Sydney Botanical Gardens are beautiful any time of the year. I try to go as often as I can to watch the gardens change with the seasons. The harbourside location is hard to beat too.
Last week while I was there I couldn't help noticing the figs laden with fruit. One such is Ficus virens. There are a number of different figs in the gardens so this year there is plenty of food for the local birds and fruitbats. Tis a season of plenty at the moment.
Unfortunately the plenty also refers to the number of fruit bats living in the gardens, I have heard as high as 30,000. It is quite a wonderful and unusual experience to place yourself under the bat path and watch them exit each evening at dusk to fly to feed in nearby suburbs. Sadly there numbers are destroying large parts of the garden as they damage emerging shoots or break off branches.
But back to the fig.
This tree can, at most, be just over 200 years old and so is just a baby.

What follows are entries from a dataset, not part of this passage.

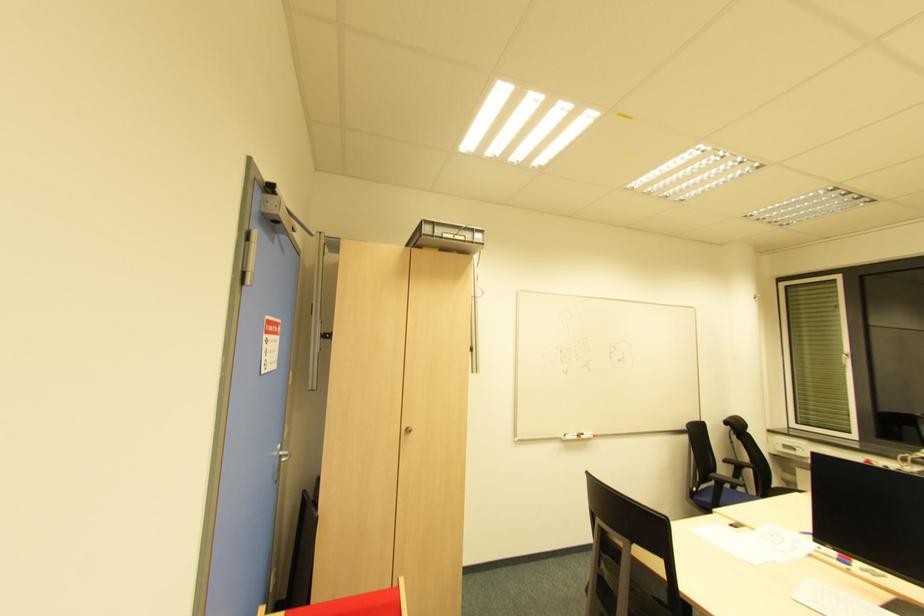
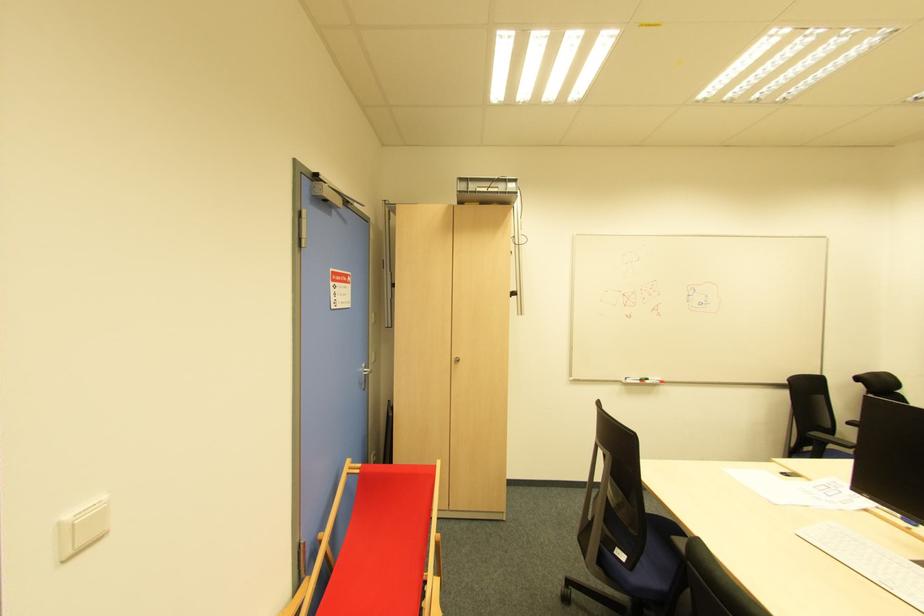
Find the pixel in the second image that matches (713,477) in the first image.

(817, 436)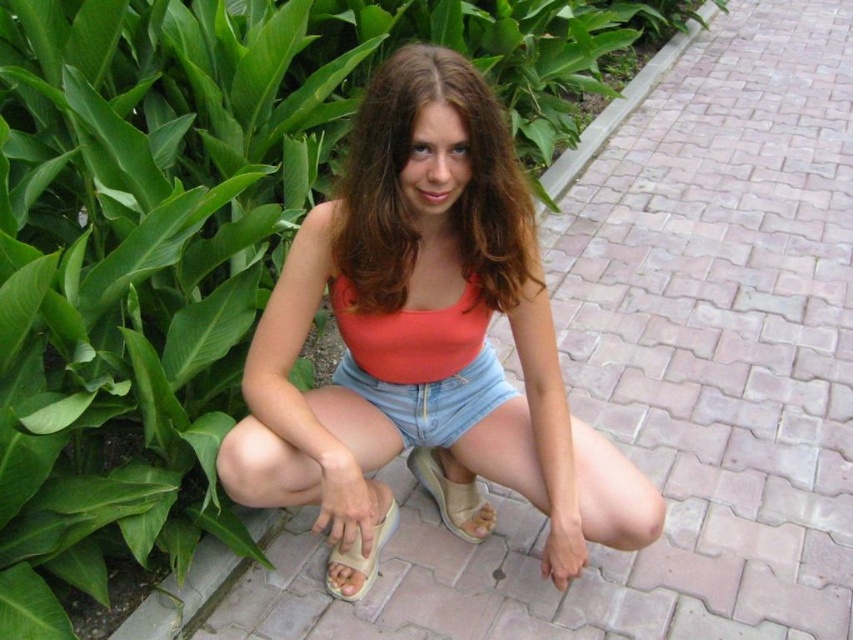
Question: Is matte coral tank top at center closer to the viewer compared to beige suede sandal at lower center?

Choices:
 (A) no
 (B) yes

Answer: (B)

Question: Which point is closer to the camera?

Choices:
 (A) (462, 467)
 (B) (345, 282)
 (C) (439, 387)

Answer: (B)

Question: Based on their relative distances, which object is nearer to the denim shorts at center?

Choices:
 (A) matte orange tank top at center
 (B) matte coral tank top at center
 (C) matte coral bikini top at center
 (D) beige fabric sandal at lower center

Answer: (C)

Question: Where is matte orange tank top at center located in relation to beige fabric sandal at lower center in the image?

Choices:
 (A) right
 (B) left

Answer: (B)

Question: Which object is farther from the camera taking this photo?

Choices:
 (A) matte orange tank top at center
 (B) matte coral tank top at center
 (C) beige fabric sandal at lower center
 (D) matte coral bikini top at center

Answer: (C)

Question: Does matte coral bikini top at center appear on the left side of beige suede sandal at lower center?

Choices:
 (A) yes
 (B) no

Answer: (B)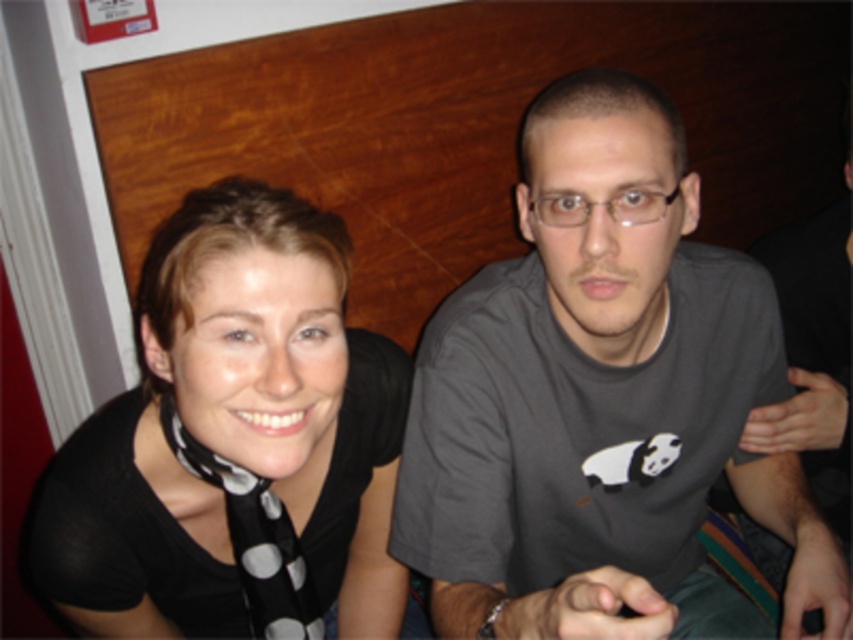
Question: Is gray matte t-shirt at center bigger than black dotted scarf at left?

Choices:
 (A) yes
 (B) no

Answer: (A)

Question: Is gray matte t-shirt at center below black dotted scarf at left?

Choices:
 (A) yes
 (B) no

Answer: (B)

Question: Which point is closer to the camera?

Choices:
 (A) gray matte t-shirt at center
 (B) black dotted scarf at left

Answer: (A)

Question: Which of the following is the closest to the observer?

Choices:
 (A) (167, 346)
 (B) (469, 397)

Answer: (A)

Question: Can you confirm if gray matte t-shirt at center is positioned below black dotted scarf at left?

Choices:
 (A) no
 (B) yes

Answer: (A)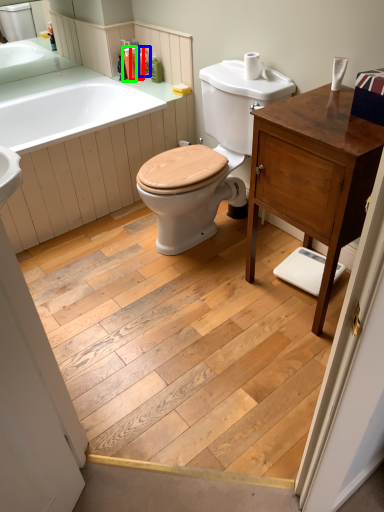
Question: Which object is the closest to the toiletry (highlighted by a red box)? Choose among these: toiletry (highlighted by a blue box) or toiletry (highlighted by a green box).

Choices:
 (A) toiletry
 (B) toiletry

Answer: (B)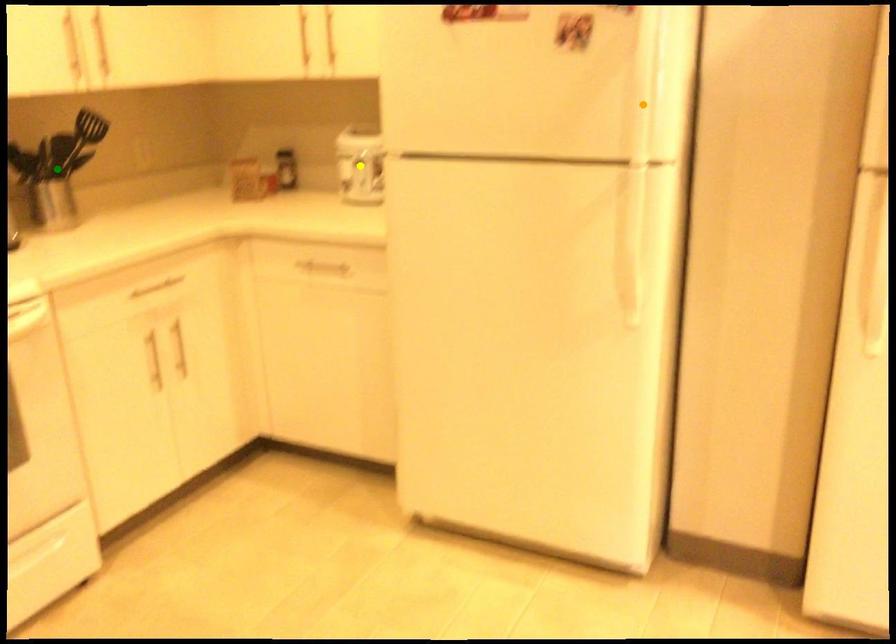
Order these from nearest to farthest:
A) green point
B) yellow point
C) orange point

green point
yellow point
orange point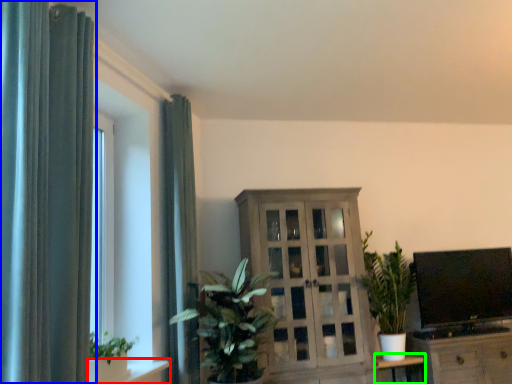
Question: Which object is positioned farthest from shelf (highlighted by a red box)? Select from curtain (highlighted by a blue box) and table (highlighted by a green box).

Choices:
 (A) curtain
 (B) table

Answer: (B)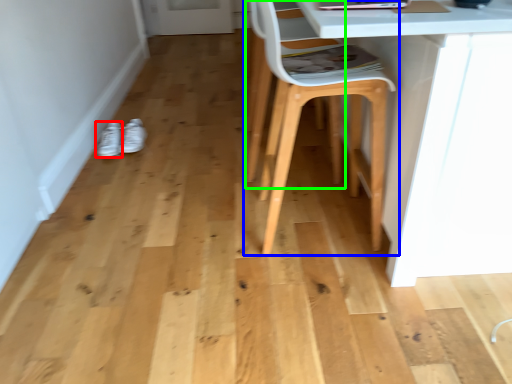
Question: Estimate the real-world distances between objects in this image. Which object is closer to footwear (highlighted by a red box), chair (highlighted by a blue box) or swivel chair (highlighted by a green box)?

Choices:
 (A) chair
 (B) swivel chair

Answer: (B)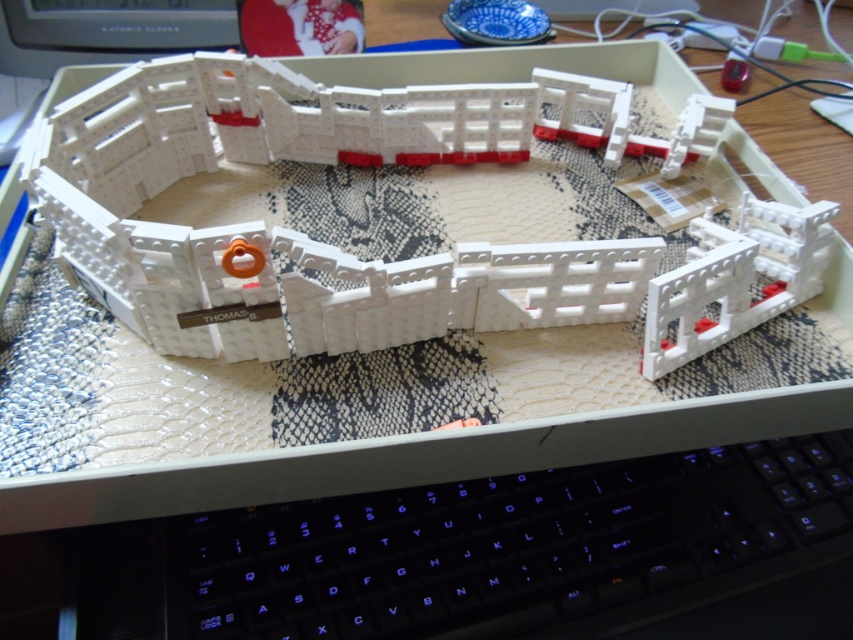
Question: Is white plastic toy at center smaller than white plastic bridge at center-right?

Choices:
 (A) yes
 (B) no

Answer: (B)

Question: Does black plastic keyboard at lower center have a lesser width compared to white plastic bridge at center-right?

Choices:
 (A) yes
 (B) no

Answer: (B)

Question: Among these objects, which one is farthest from the camera?

Choices:
 (A) white plastic bridge at center-right
 (B) white plastic toy at center

Answer: (A)

Question: Among these points, which one is farthest from the camera?

Choices:
 (A) (846, 620)
 (B) (795, 216)

Answer: (B)

Question: Can you confirm if black plastic keyboard at lower center is smaller than white plastic bridge at center-right?

Choices:
 (A) yes
 (B) no

Answer: (B)

Question: Which of the following is the farthest from the observer?

Choices:
 (A) (653, 602)
 (B) (699, 298)

Answer: (A)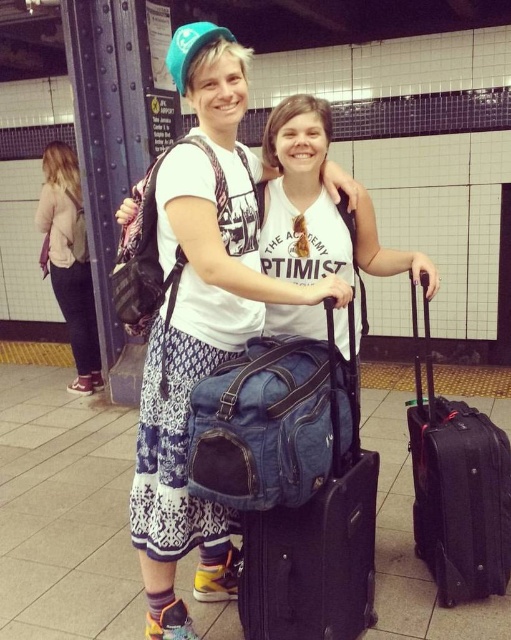
Is black hardshell suitcase at right to the left of light pink sweater at left from the viewer's perspective?

Incorrect, black hardshell suitcase at right is not on the left side of light pink sweater at left.

This screenshot has height=640, width=511. I want to click on black hardshell suitcase at right, so click(x=456, y=484).

Locate an element on the screen. black hardshell suitcase at right is located at coordinates (456, 484).

Which is more to the right, denim fabric suitcase at center or light pink sweater at left?

denim fabric suitcase at center

Where is `denim fabric suitcase at center`? The height and width of the screenshot is (640, 511). denim fabric suitcase at center is located at coordinates (316, 540).

Where is `denim fabric suitcase at center`? denim fabric suitcase at center is located at coordinates (316, 540).

Is white cotton shirt at center to the left of black hardshell suitcase at right from the viewer's perspective?

Indeed, white cotton shirt at center is positioned on the left side of black hardshell suitcase at right.

Is white cotton shirt at center wider than black hardshell suitcase at right?

Yes, white cotton shirt at center is wider than black hardshell suitcase at right.

Is point (300, 285) positioned after point (415, 336)?

No, it is in front of (415, 336).

Identify the location of white cotton shirt at center. This screenshot has width=511, height=640. (199, 323).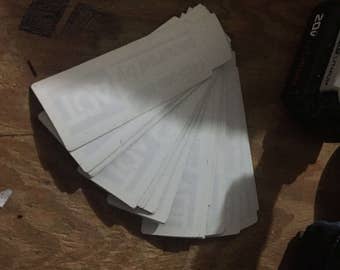
You are a GUI agent. You are given a task and a screenshot of the screen. Output one action in this format:
    pyautogui.click(x=<x>, y=<y>)
    Task: Click on the wood surface
    
    Given the screenshot: What is the action you would take?
    pyautogui.click(x=10, y=13), pyautogui.click(x=25, y=249), pyautogui.click(x=319, y=205), pyautogui.click(x=296, y=18)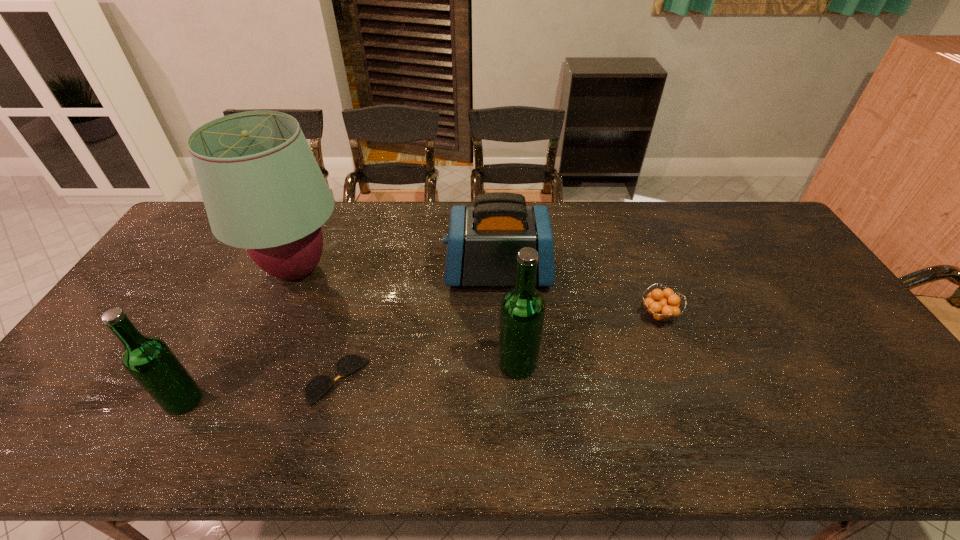
Find the location of a particular element. blank area in the image that satisfies the following two spatial constraints: 1. on the front side of the tallest object; 2. on the right side of the spectacles is located at coordinates (x=249, y=380).

Identify the location of free space that satisfies the following two spatial constraints: 1. on the front-facing side of the toaster; 2. on the front side of the shorter beer bottle. (504, 401).

Image resolution: width=960 pixels, height=540 pixels. I want to click on free space that satisfies the following two spatial constraints: 1. on the front side of the tallest object; 2. on the left side of the fifth tallest object, so point(277,315).

This screenshot has width=960, height=540. In order to click on vacant point that satisfies the following two spatial constraints: 1. on the back side of the shorter beer bottle; 2. on the left side of the lampshade in this screenshot , I will do `click(254, 270)`.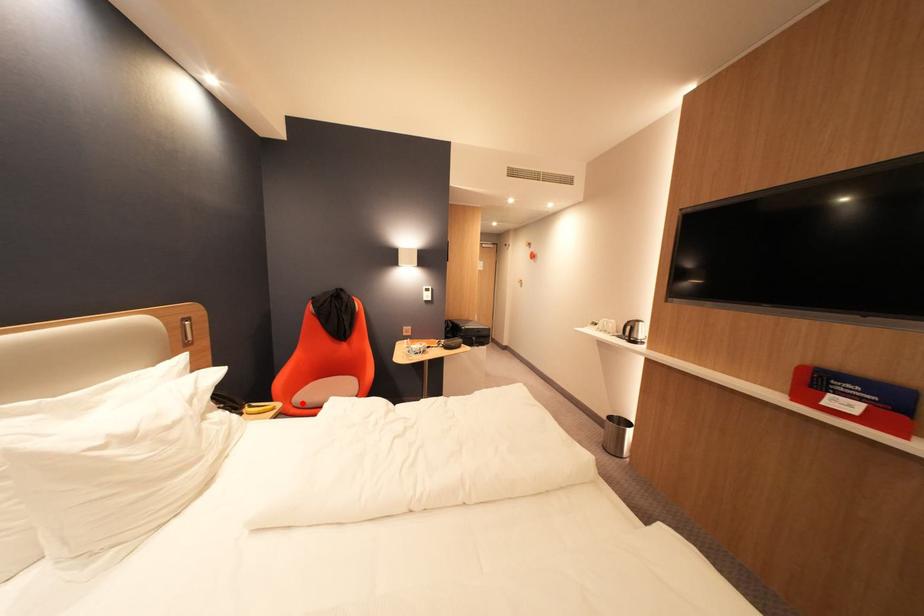
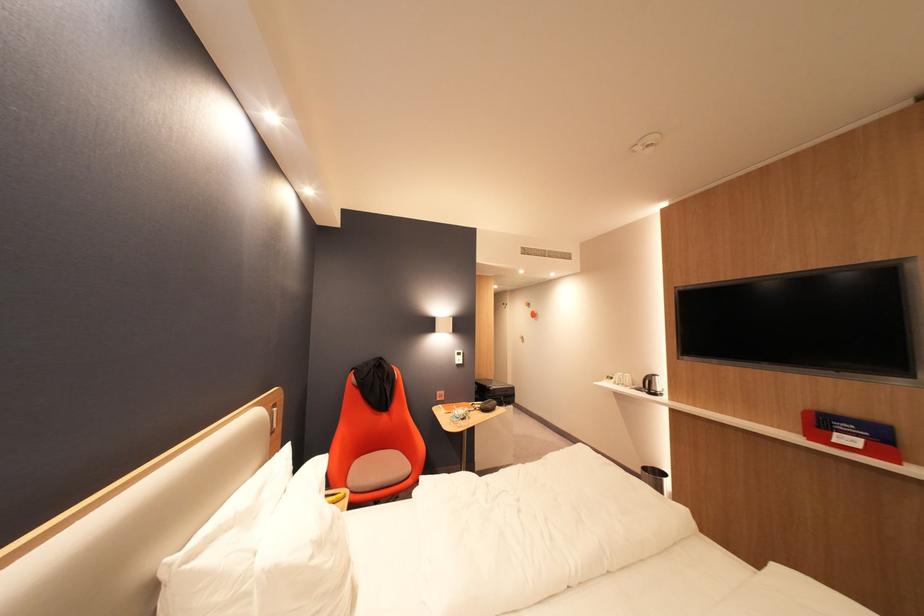
Find the pixel in the second image that matches the highlighted location in the first image.

(359, 488)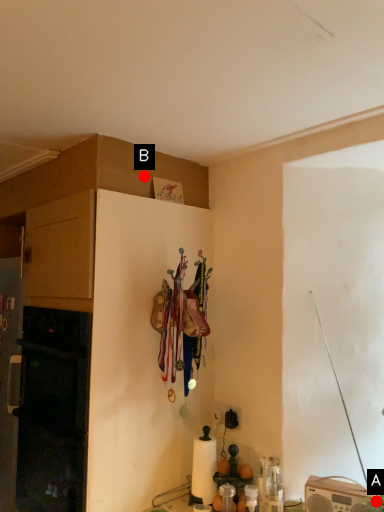
Question: Two points are circled on the image, labeled by A and B beside each circle. Which point is farther from the camera taking this photo?

Choices:
 (A) A is further
 (B) B is further

Answer: (B)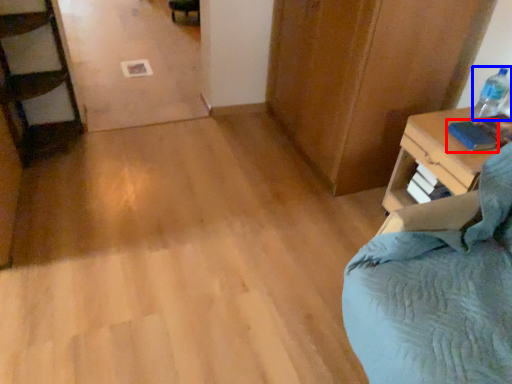
Question: Among these objects, which one is farthest to the camera, book (highlighted by a red box) or bottle (highlighted by a blue box)?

Underneath the fig, if you look carefully, you will see a couple feeding the birds. These are not pigeons or doves or other softy type birds. These are Australian sulphur crested cockatoos, with huge beaks meant for cracking open nuts and ripping holes in tree trunks to extract tasty grubs. There are signs around begging people not to feed the birds, but they are ignored. I would probably ignore them too if I weren't such a Goody Twoshoes.